Directions
Edit the records below by changing every "Telegram" to "WhatsApp", and reproduce all other lines unchanged.
Data shown Start Marker
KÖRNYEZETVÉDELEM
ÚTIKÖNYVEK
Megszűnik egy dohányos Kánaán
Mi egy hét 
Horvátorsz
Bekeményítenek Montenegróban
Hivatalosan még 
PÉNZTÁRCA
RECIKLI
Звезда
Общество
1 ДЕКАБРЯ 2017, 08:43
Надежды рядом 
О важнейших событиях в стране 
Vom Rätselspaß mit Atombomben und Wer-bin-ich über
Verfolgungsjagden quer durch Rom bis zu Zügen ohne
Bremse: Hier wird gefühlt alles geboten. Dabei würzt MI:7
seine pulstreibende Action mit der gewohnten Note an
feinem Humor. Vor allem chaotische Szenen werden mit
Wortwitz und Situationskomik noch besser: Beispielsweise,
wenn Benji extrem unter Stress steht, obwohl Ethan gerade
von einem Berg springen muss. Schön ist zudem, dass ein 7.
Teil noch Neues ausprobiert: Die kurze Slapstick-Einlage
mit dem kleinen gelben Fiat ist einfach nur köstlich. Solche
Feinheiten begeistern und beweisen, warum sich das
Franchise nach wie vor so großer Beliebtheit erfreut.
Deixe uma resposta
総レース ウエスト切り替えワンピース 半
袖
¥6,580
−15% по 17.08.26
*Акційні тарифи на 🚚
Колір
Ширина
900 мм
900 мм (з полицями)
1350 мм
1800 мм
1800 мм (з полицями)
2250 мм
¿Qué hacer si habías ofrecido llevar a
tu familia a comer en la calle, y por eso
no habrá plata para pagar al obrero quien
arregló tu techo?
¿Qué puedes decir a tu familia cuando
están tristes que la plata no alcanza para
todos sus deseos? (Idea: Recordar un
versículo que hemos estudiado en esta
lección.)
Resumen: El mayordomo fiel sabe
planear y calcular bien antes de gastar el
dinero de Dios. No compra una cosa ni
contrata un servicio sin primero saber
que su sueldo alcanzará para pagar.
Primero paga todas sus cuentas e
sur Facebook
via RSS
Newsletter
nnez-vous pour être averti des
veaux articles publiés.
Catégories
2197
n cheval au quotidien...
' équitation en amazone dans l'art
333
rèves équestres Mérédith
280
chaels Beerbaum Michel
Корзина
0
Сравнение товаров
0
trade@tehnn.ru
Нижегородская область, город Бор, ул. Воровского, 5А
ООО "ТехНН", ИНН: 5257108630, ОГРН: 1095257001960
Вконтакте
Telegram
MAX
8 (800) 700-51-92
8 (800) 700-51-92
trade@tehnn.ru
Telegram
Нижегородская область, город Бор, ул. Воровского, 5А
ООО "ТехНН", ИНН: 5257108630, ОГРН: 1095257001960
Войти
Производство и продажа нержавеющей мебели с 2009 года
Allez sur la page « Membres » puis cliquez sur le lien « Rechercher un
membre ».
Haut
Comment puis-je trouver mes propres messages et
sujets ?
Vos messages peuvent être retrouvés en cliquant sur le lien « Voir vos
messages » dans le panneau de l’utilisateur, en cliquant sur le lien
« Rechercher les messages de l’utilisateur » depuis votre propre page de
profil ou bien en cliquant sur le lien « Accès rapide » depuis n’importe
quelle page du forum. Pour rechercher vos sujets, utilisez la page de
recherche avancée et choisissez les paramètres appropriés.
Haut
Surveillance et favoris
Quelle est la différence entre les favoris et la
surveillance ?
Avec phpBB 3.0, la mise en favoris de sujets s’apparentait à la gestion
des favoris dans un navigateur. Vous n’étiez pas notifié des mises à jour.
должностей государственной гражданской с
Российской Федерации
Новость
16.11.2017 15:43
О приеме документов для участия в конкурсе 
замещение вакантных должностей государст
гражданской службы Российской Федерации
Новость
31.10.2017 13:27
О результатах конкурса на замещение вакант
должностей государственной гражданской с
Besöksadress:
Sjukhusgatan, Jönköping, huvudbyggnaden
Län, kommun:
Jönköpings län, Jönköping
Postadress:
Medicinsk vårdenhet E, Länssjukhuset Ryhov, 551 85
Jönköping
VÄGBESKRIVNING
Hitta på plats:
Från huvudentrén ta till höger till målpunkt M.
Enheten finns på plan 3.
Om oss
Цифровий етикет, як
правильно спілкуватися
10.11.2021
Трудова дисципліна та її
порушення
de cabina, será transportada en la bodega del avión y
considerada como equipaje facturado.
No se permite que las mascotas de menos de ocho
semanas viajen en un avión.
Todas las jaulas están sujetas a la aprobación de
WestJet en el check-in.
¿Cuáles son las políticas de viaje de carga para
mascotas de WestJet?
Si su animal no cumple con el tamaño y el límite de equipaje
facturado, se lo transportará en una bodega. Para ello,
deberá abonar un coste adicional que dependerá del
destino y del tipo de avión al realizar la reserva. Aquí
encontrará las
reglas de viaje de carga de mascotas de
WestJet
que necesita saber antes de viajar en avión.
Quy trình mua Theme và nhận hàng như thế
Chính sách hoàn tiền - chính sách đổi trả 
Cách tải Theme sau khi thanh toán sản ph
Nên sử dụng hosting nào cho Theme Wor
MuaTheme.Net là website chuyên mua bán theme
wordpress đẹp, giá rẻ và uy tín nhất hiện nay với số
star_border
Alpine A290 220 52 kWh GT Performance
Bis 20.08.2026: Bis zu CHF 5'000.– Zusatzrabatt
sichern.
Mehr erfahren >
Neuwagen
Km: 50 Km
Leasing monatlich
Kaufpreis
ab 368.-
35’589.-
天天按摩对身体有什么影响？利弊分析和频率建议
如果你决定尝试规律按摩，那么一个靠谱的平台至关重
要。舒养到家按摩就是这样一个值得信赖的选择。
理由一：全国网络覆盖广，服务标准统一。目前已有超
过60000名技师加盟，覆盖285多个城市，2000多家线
Data shown End Marker
Response to this exercise
KÖRNYEZETVÉDELEM
ÚTIKÖNYVEK
Megszűnik egy dohányos Kánaán
Mi egy hét 
Horvátorsz
Bekeményítenek Montenegróban
Hivatalosan még 
PÉNZTÁRCA
RECIKLI
Звезда
Общество
1 ДЕКАБРЯ 2017, 08:43
Надежды рядом 
О важнейших событиях в стране 
Vom Rätselspaß mit Atombomben und Wer-bin-ich über
Verfolgungsjagden quer durch Rom bis zu Zügen ohne
Bremse: Hier wird gefühlt alles geboten. Dabei würzt MI:7
seine pulstreibende Action mit der gewohnten Note an
feinem Humor. Vor allem chaotische Szenen werden mit
Wortwitz und Situationskomik noch besser: Beispielsweise,
wenn Benji extrem unter Stress steht, obwohl Ethan gerade
von einem Berg springen muss. Schön ist zudem, dass ein 7.
Teil noch Neues ausprobiert: Die kurze Slapstick-Einlage
mit dem kleinen gelben Fiat ist einfach nur köstlich. Solche
Feinheiten begeistern und beweisen, warum sich das
Franchise nach wie vor so großer Beliebtheit erfreut.
Deixe uma resposta
総レース ウエスト切り替えワンピース 半
袖
¥6,580
−15% по 17.08.26
*Акційні тарифи на 🚚
Колір
Ширина
900 мм
900 мм (з полицями)
1350 мм
1800 мм
1800 мм (з полицями)
2250 мм
¿Qué hacer si habías ofrecido llevar a
tu familia a comer en la calle, y por eso
no habrá plata para pagar al obrero quien
arregló tu techo?
¿Qué puedes decir a tu familia cuando
están tristes que la plata no alcanza para
todos sus deseos? (Idea: Recordar un
versículo que hemos estudiado en esta
lección.)
Resumen: El mayordomo fiel sabe
planear y calcular bien antes de gastar el
dinero de Dios. No compra una cosa ni
contrata un servicio sin primero saber
que su sueldo alcanzará para pagar.
Primero paga todas sus cuentas e
sur Facebook
via RSS
Newsletter
nnez-vous pour être averti des
veaux articles publiés.
Catégories
2197
n cheval au quotidien...
' équitation en amazone dans l'art
333
rèves équestres Mérédith
280
chaels Beerbaum Michel
Корзина
0
Сравнение товаров
0
trade@tehnn.ru
Нижегородская область, город Бор, ул. Воровского, 5А
ООО "ТехНН", ИНН: 5257108630, ОГРН: 1095257001960
Вконтакте
WhatsApp
MAX
8 (800) 700-51-92
8 (800) 700-51-92
trade@tehnn.ru
WhatsApp
Нижегородская область, город Бор, ул. Воровского, 5А
ООО "ТехНН", ИНН: 5257108630, ОГРН: 1095257001960
Войти
Производство и продажа нержавеющей мебели с 2009 года
Allez sur la page « Membres » puis cliquez sur le lien « Rechercher un
membre ».
Haut
Comment puis-je trouver mes propres messages et
sujets ?
Vos messages peuvent être retrouvés en cliquant sur le lien « Voir vos
messages » dans le panneau de l’utilisateur, en cliquant sur le lien
« Rechercher les messages de l’utilisateur » depuis votre propre page de
profil ou bien en cliquant sur le lien « Accès rapide » depuis n’importe
quelle page du forum. Pour rechercher vos sujets, utilisez la page de
recherche avancée et choisissez les paramètres appropriés.
Haut
Surveillance et favoris
Quelle est la différence entre les favoris et la
surveillance ?
Avec phpBB 3.0, la mise en favoris de sujets s’apparentait à la gestion
des favoris dans un navigateur. Vous n’étiez pas notifié des mises à jour.
должностей государственной гражданской с
Российской Федерации
Новость
16.11.2017 15:43
О приеме документов для участия в конкурсе 
замещение вакантных должностей государст
гражданской службы Российской Федерации
Новость
31.10.2017 13:27
О результатах конкурса на замещение вакант
должностей государственной гражданской с
Besöksadress:
Sjukhusgatan, Jönköping, huvudbyggnaden
Län, kommun:
Jönköpings län, Jönköping
Postadress:
Medicinsk vårdenhet E, Länssjukhuset Ryhov, 551 85
Jönköping
VÄGBESKRIVNING
Hitta på plats:
Från huvudentrén ta till höger till målpunkt M.
Enheten finns på plan 3.
Om oss
Цифровий етикет, як
правильно спілкуватися
10.11.2021
Трудова дисципліна та її
порушення
de cabina, será transportada en la bodega del avión y
considerada como equipaje facturado.
No se permite que las mascotas de menos de ocho
semanas viajen en un avión.
Todas las jaulas están sujetas a la aprobación de
WestJet en el check-in.
¿Cuáles son las políticas de viaje de carga para
mascotas de WestJet?
Si su animal no cumple con el tamaño y el límite de equipaje
facturado, se lo transportará en una bodega. Para ello,
deberá abonar un coste adicional que dependerá del
destino y del tipo de avión al realizar la reserva. Aquí
encontrará las
reglas de viaje de carga de mascotas de
WestJet
que necesita saber antes de viajar en avión.
Quy trình mua Theme và nhận hàng như thế
Chính sách hoàn tiền - chính sách đổi trả 
Cách tải Theme sau khi thanh toán sản ph
Nên sử dụng hosting nào cho Theme Wor
MuaTheme.Net là website chuyên mua bán theme
wordpress đẹp, giá rẻ và uy tín nhất hiện nay với số
star_border
Alpine A290 220 52 kWh GT Performance
Bis 20.08.2026: Bis zu CHF 5'000.– Zusatzrabatt
sichern.
Mehr erfahren >
Neuwagen
Km: 50 Km
Leasing monatlich
Kaufpreis
ab 368.-
35’589.-
天天按摩对身体有什么影响？利弊分析和频率建议
如果你决定尝试规律按摩，那么一个靠谱的平台至关重
要。舒养到家按摩就是这样一个值得信赖的选择。
理由一：全国网络覆盖广，服务标准统一。目前已有超
过60000名技师加盟，覆盖285多个城市，2000多家线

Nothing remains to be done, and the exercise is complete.